# Air Purifier ?



## ConnorTJ (Jan 5, 2012)

hey guys i recived a Air Purifier for Xmas from my mum  i was just wondering if this would do anything special for my grow 

(it takes dirty air and makes it clean)


----------



## Clown Baby (Jan 5, 2012)

its not gonna do the same thing as a carbon filter or ozonator, if that's what youre asking.


----------



## ideit (Jan 6, 2012)

Could help with mold spores I suppose. Won't do much for odor though.


----------



## Weedasaurus (Jan 10, 2012)

it all depends what type of air purifier it is. How many stage is it? some air purifiers have an ozonator, UV, carbon, filtration, etc.


----------



## ismokealotofpot (Jan 11, 2012)

If it has an ionizer you don't want in the grow room. Out side the room will be fine.too much ozone is bad for plants.


----------



## crazy carl (Jan 11, 2012)

run it it will trap whatever will not go through the filter, 

the filters are a little expensive for me so ill buy a big filter and cut out squares and tape the edges as needed to fit.


----------



## tibberous (Jan 12, 2012)

Put it somewhere, unopened, in case you ever want to grow mushrooms. You'll probably fuck it up running it in a grow room.
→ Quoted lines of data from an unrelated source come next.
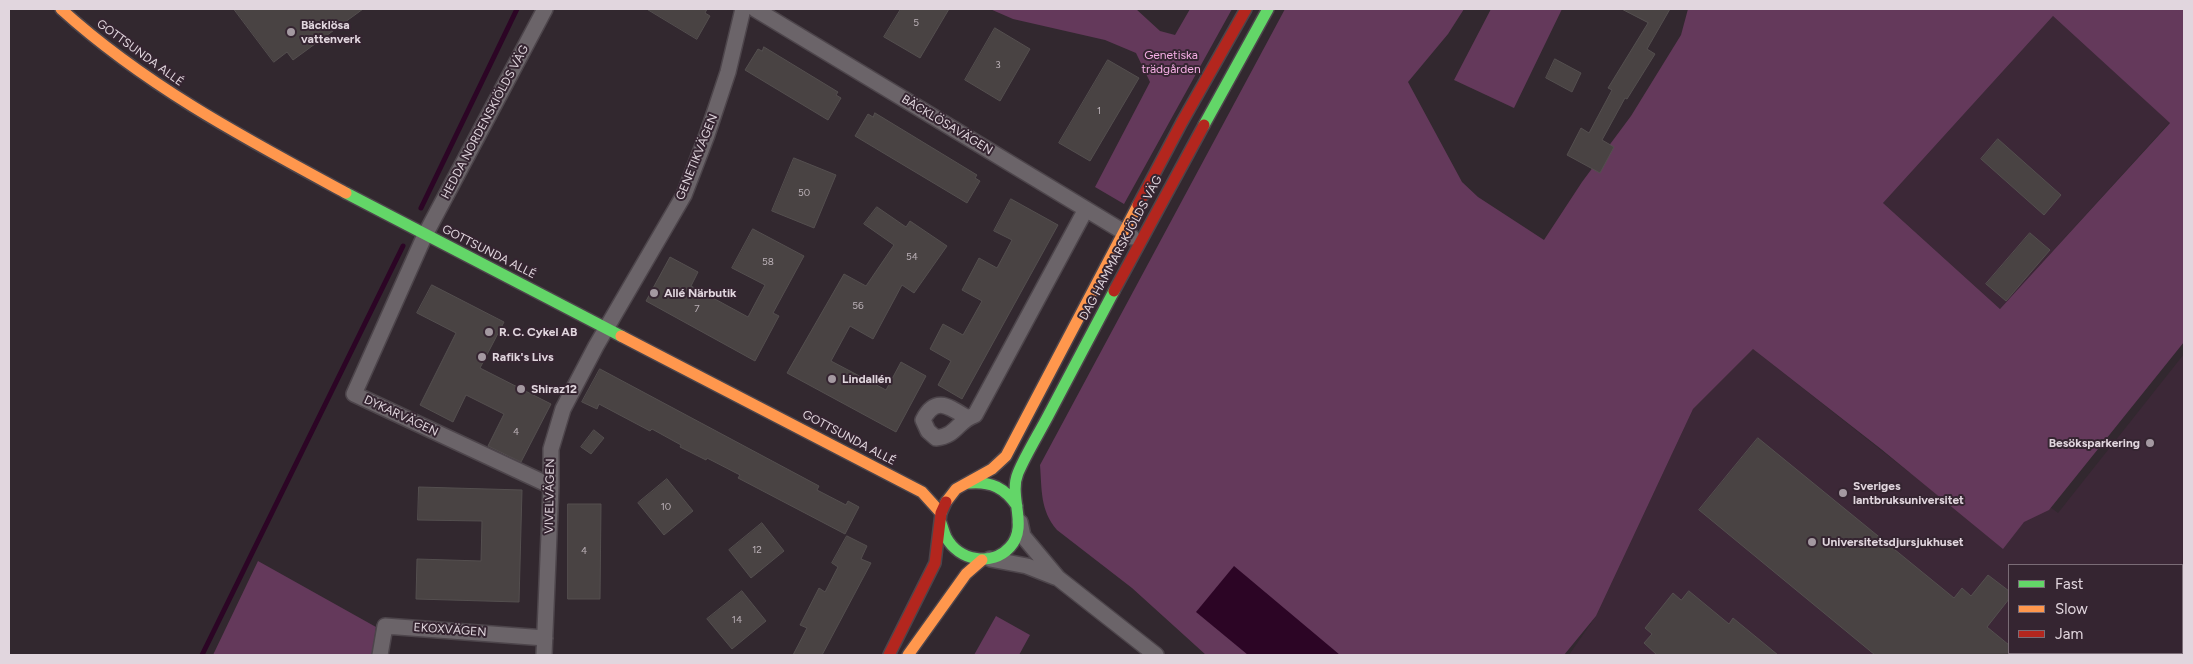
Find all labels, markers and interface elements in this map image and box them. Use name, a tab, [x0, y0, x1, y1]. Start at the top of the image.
street label: GOTTSUNDA ALLÉ	[94, 17, 186, 89]
house number: 5	[913, 17, 919, 29]
place label: Bäcklösa vattenverk	[301, 18, 361, 46]
marker: Bäcklösa vattenverk	[285, 26, 297, 38]
street label: HEDDA NORDENSKIÖLDS VÄG	[438, 43, 532, 201]
park label: Genetiska trädgården	[1141, 48, 1201, 76]
house number: 3	[995, 59, 1001, 71]
street label: BÄCKLÖSAVÄGEN	[899, 92, 995, 158]
house number: 1	[1097, 105, 1101, 117]
street label: GENETIKVÄGEN	[673, 112, 721, 202]
street label: DAG HAMMARSKJÖLDS VÄG	[1077, 173, 1165, 323]
house number: 50	[798, 187, 810, 199]
street label: GOTTSUNDA ALLÉ	[440, 222, 538, 282]
house number: 54	[906, 251, 918, 263]
house number: 58	[762, 256, 774, 268]
place label: Allé Närbutik	[664, 286, 737, 300]
marker: Allé Närbutik	[648, 287, 660, 299]
house number: 56	[852, 300, 864, 312]
house number: 7	[694, 303, 700, 315]
place label: R. C. Cykel AB	[499, 325, 577, 339]
marker: R. C. Cykel AB	[483, 326, 495, 338]
place label: Rafik's Livs	[492, 350, 554, 364]
marker: Rafik's Livs	[476, 351, 488, 363]
place label: Lindallén	[842, 372, 891, 386]
marker: Lindallén	[826, 373, 838, 385]
place label: Shiraz12	[531, 382, 577, 396]
marker: Shiraz12	[515, 383, 527, 395]
street label: DYKARVÄGEN	[362, 393, 440, 439]
street label: GOTTSUNDA ALLÉ	[800, 407, 898, 469]
house number: 4	[513, 426, 519, 438]
place label: Besöksparkering	[2049, 436, 2140, 450]
marker: Besöksparkering	[2144, 437, 2156, 449]
street label: VIVELVÄGEN	[542, 458, 558, 534]
place label: Sveriges lantbruksuniversitet	[1853, 479, 1964, 507]
marker: Sveriges lantbruksuniversitet	[1837, 487, 1849, 499]
house number: 10	[661, 501, 671, 513]
place label: Universitetsdjursjukhuset	[1822, 535, 1964, 549]
marker: Universitetsdjursjukhuset	[1806, 536, 1818, 548]
house number: 12	[752, 544, 762, 556]
house number: 4	[581, 545, 587, 557]
legend	[2008, 564, 2183, 654]
text: Fast	[2055, 575, 2083, 593]
text: Slow	[2055, 600, 2088, 618]
house number: 14	[732, 614, 742, 626]
street label: EKOXVÄGEN	[413, 620, 487, 640]
text: Jam	[2055, 625, 2083, 643]

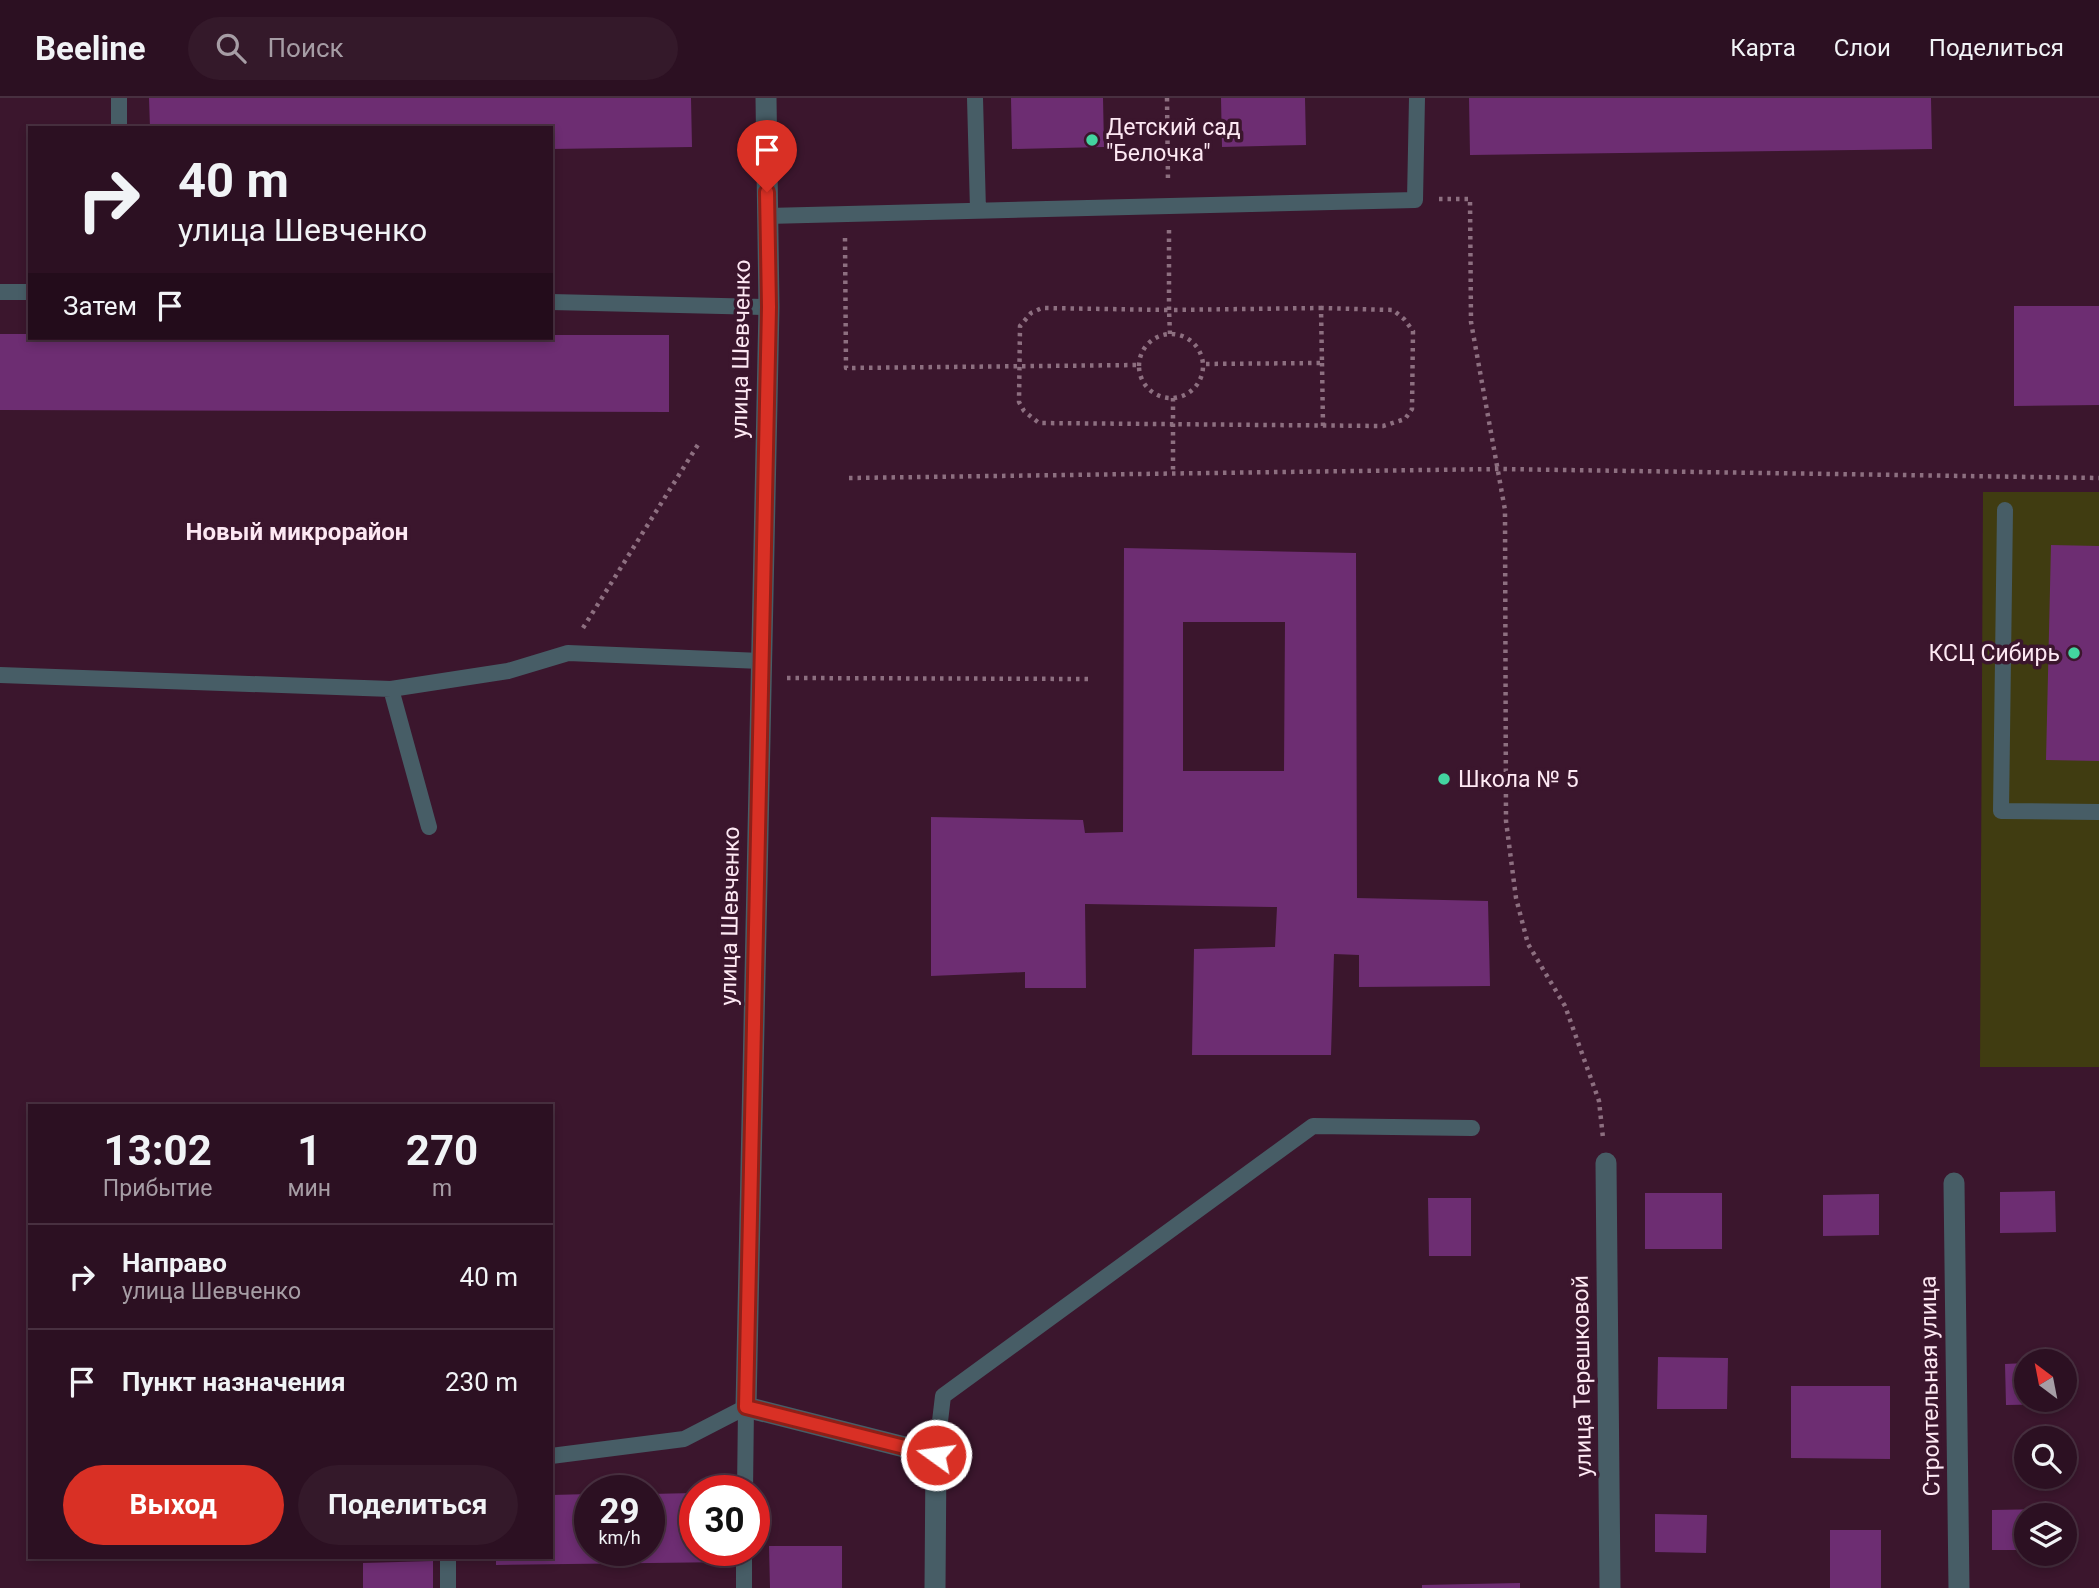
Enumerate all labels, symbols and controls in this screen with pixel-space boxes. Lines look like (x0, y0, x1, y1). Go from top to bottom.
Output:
search box (188, 17, 678, 80)
text: Beeline (35, 29, 146, 68)
icon: search (212, 29, 250, 67)
text: Поиск (268, 33, 344, 63)
text: Карта (1730, 34, 1796, 62)
text: Слои (1834, 34, 1891, 62)
text: Поделиться (1929, 34, 2064, 62)
place label: Детский сад "Белочка" (1106, 114, 1241, 167)
pin (737, 120, 797, 192)
icon: arrive (748, 131, 786, 169)
marker: Детский сад "Белочка" (1084, 132, 1100, 148)
text: 40 m (178, 152, 289, 209)
icon: right (63, 154, 154, 245)
text: улица Шевченко (178, 211, 427, 249)
street label: улица Шевченко (726, 259, 756, 439)
icon: arrive (151, 287, 189, 325)
text: Затем (63, 291, 137, 321)
district label: Новый микрорайон (186, 518, 408, 546)
place label: КСЦ Сибирь (1929, 640, 2060, 667)
marker: КСЦ Сибирь (2066, 645, 2082, 661)
place label: Школа № 5 (1458, 766, 1579, 793)
marker: Школа № 5 (1436, 771, 1452, 787)
street label: улица Шевченко (715, 826, 745, 1006)
text: 13:02 (104, 1126, 212, 1175)
text: 1 (297, 1126, 321, 1175)
text: 270 (406, 1126, 478, 1175)
text: Прибытие (103, 1175, 213, 1202)
text: мин (287, 1175, 331, 1202)
text: m (432, 1175, 452, 1202)
text: Направо (122, 1248, 227, 1278)
icon: right (63, 1258, 101, 1296)
text: 40 m (460, 1262, 518, 1292)
street label: улица Терешковой (1567, 1275, 1597, 1477)
street label: Строительная улица (1915, 1275, 1945, 1497)
text: улица Шевченко (122, 1278, 301, 1305)
north arrow (2014, 1349, 2077, 1412)
map controls (2014, 1349, 2077, 1566)
icon: arrive (63, 1363, 101, 1401)
text: Пункт назначения (122, 1367, 346, 1397)
text: 230 m (445, 1367, 518, 1397)
position arrow (899, 1418, 973, 1492)
button: search (2014, 1426, 2077, 1489)
button: Выход (63, 1465, 284, 1545)
button: Поделиться (298, 1465, 518, 1545)
speed limit sign: 30 (679, 1475, 770, 1566)
text: 29 (599, 1491, 640, 1532)
button: layers (2014, 1503, 2077, 1566)
text: km/h (598, 1527, 641, 1548)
You might be able to take the filter out and use it like an air-recirculator / fan.


----------



## richinweed (Jan 29, 2012)

ozone and ions are two totally different things ...totally, ozone has awsome uses,and different uses than a simple ion genorater but will kill plants and human lung tissue,,,,ions are just charged dust particles , and if tha filter is just for dust ....awsome,, ALL intake air should go thru heppa filtration, short of that use an in room purifier, like yours.....no dust stuck to my stash...remember OZONE is danger...ion is fine


----------



## Catchin22 (Jan 29, 2012)

ismokealotofpot said:


> If it has an ionizer you don't want in the grow room. Out side the room will be fine.too much ozone is bad for plants.


An ozone generator and an Ionizer are not the same thing!


----------



## KUShSOurSMOKEr (Jan 29, 2012)

i have a air filter and was wondering if this wil help my humidity to /


----------